Art has been part of me for as long as I can remember. As a child, I was always creating — drawing, painting, and finding beauty in quiet details that others often overlooked. But somewhere along the way, practicality became louder than creativity, and I followed a path into food science.
I spent years working as a food scientist in a world built around accuracy, precision, perfection, deadlines, and constant urgency. Everything had to be measured, controlled, calculated, and correct. Slowly, I began to feel like a plant trapped inside a box — alive, but unable to grow toward the light. The routine was relentless. I was burned out, anxious, exhausted, and living a life that always felt rushed.
Then I became a mother.
Motherhood changed my understanding of time, presence, and what truly matters. It made me realise how quickly life passes when every day is spent rushing from one task to the next. I no longer wanted a life where I only saw my family in the brief moments before and after work. I wanted a life that could actually be lived — slowly, intentionally, fully.
That realization pushed me to make the most uncertain and transformative decision of my life: I left my career in food science with no clear plan, very little money, and only the hope that I could rebuild a calmer, more meaningful life through art.
Picking up a paintbrush again felt like remembering who I was before the world told me who I should be.
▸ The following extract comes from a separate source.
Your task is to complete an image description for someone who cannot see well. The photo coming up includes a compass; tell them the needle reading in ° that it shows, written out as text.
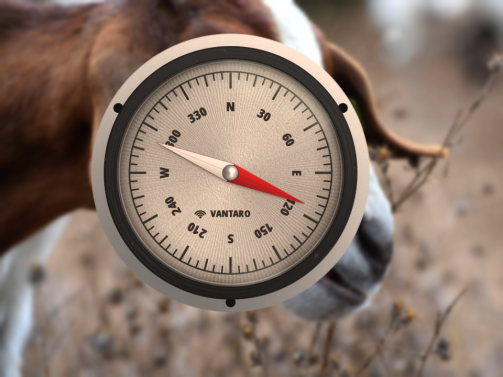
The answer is 112.5 °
Today, my work is shaped by the contrast between those two worlds — the rigid precision of science and the softness and freedom of art. Through layered landscapes, movement, light, and quiet symbolism, I try to create pieces that invite people to pause. Art that reveals something new the longer you look at it. Art that feels like breathing deeper for the first time in a long while.
My paintings are not about perfection. They are about noticing. About returning to softness in a world that constantly asks us to hurry.
And maybe, through them, others can find a small moment of calm too.